也有这部分原因李毅雯才一直没有告诉唐宋,她有了他们的孩子。当然更主要的原因唐宋已经知道,那就是李毅雯的伤还没好,她也一直认为在自己离开后,唐宋会再无理由顺理成章的和纪晓蓝走到一起。

    到李毅雯家楼下时,念念已经睡着了,静静的躺在妈妈怀里,唐宋在他小脸上轻轻的亲了一口,“再见宝贝!爸爸会再来看你……还有妈妈!”

    李毅雯看着他们父子离别,眼睛里一瞬间噙满泪水,“唐宋……什么时候回武汉?我明天送你好吗?”

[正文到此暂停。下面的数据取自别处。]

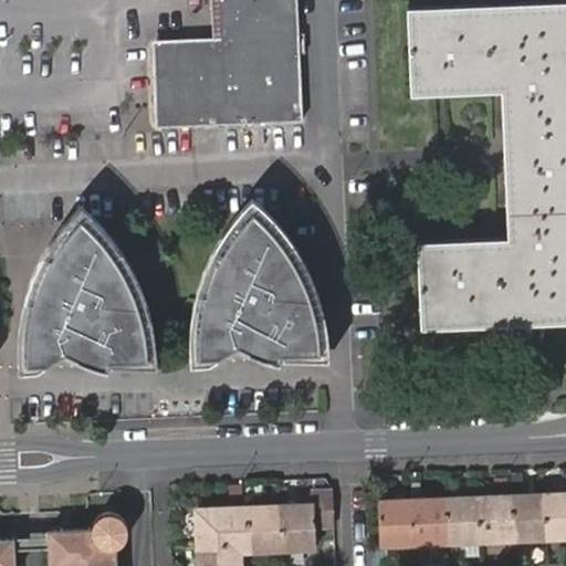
[(227,37),(226,0),(216,0),(218,38),(156,41),(156,58),(297,51),(296,33),(227,37)]
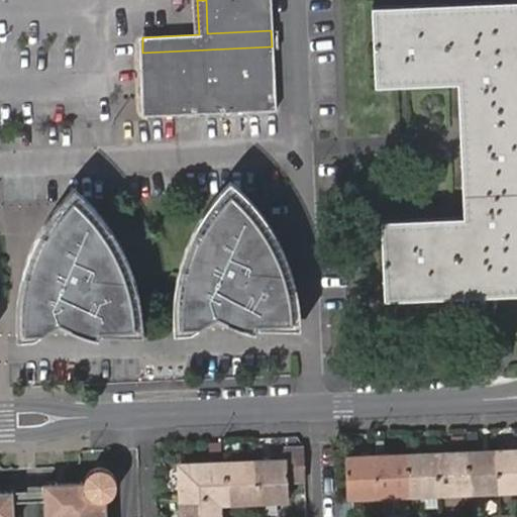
[(269,0),(206,0),(207,33),(271,30),(269,0)]
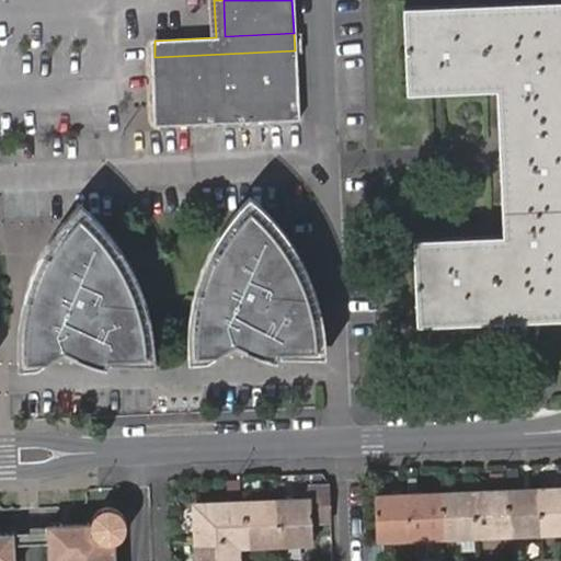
[(412,239),(415,324),(560,319),(560,1),(402,9),(405,93),(495,89),(502,235),(412,239)]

    唐宋想和念念多些时间相处,但他知道这样只会让彼此分开时更加难受,念念承受不起这些。“我明天下午回武汉,嗯,明天中午一起吃饭。雯雯,谢谢你!”

    目送李毅雯抱着念念上楼,唐宋才转身离去。回到酒店,他拨通了纪晓蓝的电话,“晓蓝,明天等我一起吃晚饭好吗?”

    纪晓蓝的声音依旧淡然平静,像从天际飘到唐宋的耳中,“明天就回吗?”

    “明天下午的飞机,到武汉后,我去趟公司就直接过去接你”。

    “我等你!见到念念了吗?”

    我等你!这三个字让唐宋恨不能马上就飞回武汉去。“见到了,他很好也很快乐。”

    “你应该和他多呆些时间的,你欠他的。”

    “我欠他的。”唐宋暗自叹气:我不欠谁的?蔡江川说他欠林小叶的,李毅雯说他欠纪晓蓝的,他现在又欠着李毅雯和儿子的。这些情感的债该如何偿还?即便不要利息,这辈子他只怕都还不清的。小叶已经走了,她那笔债唐宋只能带进棺材了。李毅雯和纪晓蓝该还谁的?这欠下的不是人民币,无法两全。

    第二天中午他和李毅雯一起吃完了午饭,临走的时候拿出一张卡,递到李毅雯面前。“雯雯,谢谢你!拿着吧,也许你们不需要,可我不知道可以给你们些什么。”

    李毅雯先侧过头去,唐宋的话让她知道他对儿子的亏欠无法用时间来还了。迟疑了半天她才终于接下卡,里面有十万,是唐宋原本准备用来装修新房的。“念念会很好,如果想他了,随时可以来看他。”

    唐宋轻轻点头,昨晚他到夜里两点才迷迷糊糊睡去,他爱纪晓蓝,更做不到让她那十五年的等待与希望再化成泡影。坐进的士里,他看着李毅雯的身影越来越远越来越小,只能在心里祈求她一定要幸福。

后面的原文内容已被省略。